What you need to do:
a: Please return everything from "Richland EC Members" down to "horns to vote." in the news item below about Richland Electric Cooperative's drive-in annual meeting.
b: Translate this sentence from the news item below about Richland Electric Cooperative's drive-in annual meeting into Spanish: "Richland Electric Cooperative (REC), a 100 percent CFC borrower, held its first-ever drive-in annual meeting to ensure social distancing during the COVID-19 pandemic."

Co-op News April 28, 2020

Richland EC Members Honk Horns to Vote at Annual Meeting

Richland Electric Cooperative (REC), a 100 percent CFC borrower, held its first-ever drive-in annual meeting to ensure social distancing during the COVID-19 pandemic.

During REC’s 84th Annual Membership Meeting held at the cooperative’s service center parking lot in Richland Center, Wisconsin, REC General Manager and CEO Shannon Clark and Board President Calvin Sebranek climbed into bucket trucks and were lifted into the air so members sitting in their vehicles could view them, listen to their remarks through the vehicle radios and honk their horns to vote.

Engaging Members During the Pandemic

“We need to engage our members more than ever during times like these, and we thought a drive-in annual meeting would help that mission better than any other type of meeting,” Shannon Clark said. “A virtual meeting would not have worked for us because all of our members do not have broadband while others wouldn’t use it for meetings like this.”

REC leadership needed to act fast in order to follow the Wisconsin “Safer at Home” executive order, meet their bylaw and state requirements to host an annual meeting by the end of April and determine if a virtual meeting was even permissible. Once REC staff validated a drive-in meeting was possible, they shared their plans with the board, which approved them in early April.

Record extracts:
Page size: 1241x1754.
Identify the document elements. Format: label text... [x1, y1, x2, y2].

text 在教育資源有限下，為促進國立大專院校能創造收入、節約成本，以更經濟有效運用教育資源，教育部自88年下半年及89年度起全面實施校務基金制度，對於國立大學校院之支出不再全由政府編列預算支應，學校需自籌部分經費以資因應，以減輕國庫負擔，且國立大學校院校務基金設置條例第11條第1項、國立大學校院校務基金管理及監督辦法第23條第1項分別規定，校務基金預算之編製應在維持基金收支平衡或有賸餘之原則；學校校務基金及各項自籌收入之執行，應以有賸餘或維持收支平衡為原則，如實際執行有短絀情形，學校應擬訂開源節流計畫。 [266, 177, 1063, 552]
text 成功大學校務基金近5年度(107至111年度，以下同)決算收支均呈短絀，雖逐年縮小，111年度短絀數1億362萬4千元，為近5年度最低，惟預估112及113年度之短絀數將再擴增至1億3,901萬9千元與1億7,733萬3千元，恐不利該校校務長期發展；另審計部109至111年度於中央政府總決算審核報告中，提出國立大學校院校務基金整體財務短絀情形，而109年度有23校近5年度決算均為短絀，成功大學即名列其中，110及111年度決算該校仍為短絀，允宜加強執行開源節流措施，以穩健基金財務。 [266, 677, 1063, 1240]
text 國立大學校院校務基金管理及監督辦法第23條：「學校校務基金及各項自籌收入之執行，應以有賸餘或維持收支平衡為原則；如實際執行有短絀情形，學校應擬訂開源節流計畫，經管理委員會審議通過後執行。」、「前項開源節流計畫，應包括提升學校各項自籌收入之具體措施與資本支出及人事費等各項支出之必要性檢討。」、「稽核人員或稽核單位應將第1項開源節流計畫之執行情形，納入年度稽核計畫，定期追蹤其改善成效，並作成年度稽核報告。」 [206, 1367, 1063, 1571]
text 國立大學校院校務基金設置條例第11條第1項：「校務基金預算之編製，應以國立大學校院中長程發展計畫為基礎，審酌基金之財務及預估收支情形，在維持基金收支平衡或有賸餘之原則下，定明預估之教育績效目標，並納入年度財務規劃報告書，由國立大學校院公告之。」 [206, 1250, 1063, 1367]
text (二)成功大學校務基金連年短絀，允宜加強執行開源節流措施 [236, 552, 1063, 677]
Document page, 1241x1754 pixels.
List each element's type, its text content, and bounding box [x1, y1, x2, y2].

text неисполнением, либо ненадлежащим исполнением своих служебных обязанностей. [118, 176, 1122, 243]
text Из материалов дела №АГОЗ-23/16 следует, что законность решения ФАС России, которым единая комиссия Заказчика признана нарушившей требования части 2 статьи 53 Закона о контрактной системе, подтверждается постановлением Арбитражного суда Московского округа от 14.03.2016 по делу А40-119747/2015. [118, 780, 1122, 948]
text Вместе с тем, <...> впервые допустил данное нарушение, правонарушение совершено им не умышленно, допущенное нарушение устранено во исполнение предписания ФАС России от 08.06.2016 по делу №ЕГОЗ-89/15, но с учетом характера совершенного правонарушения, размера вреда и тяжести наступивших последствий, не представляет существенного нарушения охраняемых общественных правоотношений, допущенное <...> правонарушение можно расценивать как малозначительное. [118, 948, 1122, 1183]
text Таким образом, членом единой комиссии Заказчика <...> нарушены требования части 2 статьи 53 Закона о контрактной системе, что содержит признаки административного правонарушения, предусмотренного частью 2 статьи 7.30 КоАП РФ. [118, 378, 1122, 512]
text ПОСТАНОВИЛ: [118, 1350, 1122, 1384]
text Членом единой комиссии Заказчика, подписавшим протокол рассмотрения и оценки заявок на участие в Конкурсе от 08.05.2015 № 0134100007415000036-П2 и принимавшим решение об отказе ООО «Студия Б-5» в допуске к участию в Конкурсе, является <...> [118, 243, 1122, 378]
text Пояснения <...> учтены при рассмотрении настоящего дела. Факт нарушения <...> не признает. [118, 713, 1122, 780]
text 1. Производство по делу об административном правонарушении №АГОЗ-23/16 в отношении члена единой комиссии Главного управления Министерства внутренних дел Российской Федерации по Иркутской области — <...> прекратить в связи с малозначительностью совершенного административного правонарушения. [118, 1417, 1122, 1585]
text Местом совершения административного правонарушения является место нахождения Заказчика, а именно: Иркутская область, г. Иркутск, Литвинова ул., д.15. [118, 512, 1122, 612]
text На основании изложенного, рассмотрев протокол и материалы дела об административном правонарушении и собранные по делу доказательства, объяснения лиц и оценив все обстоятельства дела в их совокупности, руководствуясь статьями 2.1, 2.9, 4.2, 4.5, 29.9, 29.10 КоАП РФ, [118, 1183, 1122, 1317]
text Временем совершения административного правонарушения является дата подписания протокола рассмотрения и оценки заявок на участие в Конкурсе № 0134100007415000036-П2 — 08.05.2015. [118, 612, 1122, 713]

Results of the tasks:
a:
Richland EC Members Honk Horns to Vote at Annual Meeting

Richland Electric Cooperative (REC), a 100 percent CFC borrower, held its first-ever drive-in annual meeting to ensure social distancing during the COVID-19 pandemic.

During REC’s 84th Annual Membership Meeting held at the cooperative’s service center parking lot in Richland Center, Wisconsin, REC General Manager and CEO Shannon Clark and Board President Calvin Sebranek climbed into bucket trucks and were lifted into the air so members sitting in their vehicles could view them, listen to their remarks through the vehicle radios and honk their horns to vote.

b: Richland Electric Cooperative (REC), prestataria al 100 por ciento de CFC, celebró su primera asamblea anual en formato autocine para garantizar el distanciamiento social durante la pandemia de COVID-19.